* Problem to work on
Give back each of the entries below unchanged, reproducing every line and character as it appears.

────────────────

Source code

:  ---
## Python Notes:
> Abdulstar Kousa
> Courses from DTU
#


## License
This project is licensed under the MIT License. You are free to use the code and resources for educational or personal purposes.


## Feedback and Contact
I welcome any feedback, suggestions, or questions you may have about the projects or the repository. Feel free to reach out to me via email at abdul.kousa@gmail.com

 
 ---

────────────────

* Response to the task
Source code

:  ---
## Python Notes:
> Abdulstar Kousa
> Courses from DTU
#


## License
This project is licensed under the MIT License. You are free to use the code and resources for educational or personal purposes.


## Feedback and Contact
I welcome any feedback, suggestions, or questions you may have about the projects or the repository. Feel free to reach out to me via email at abdul.kousa@gmail.com

 
 ---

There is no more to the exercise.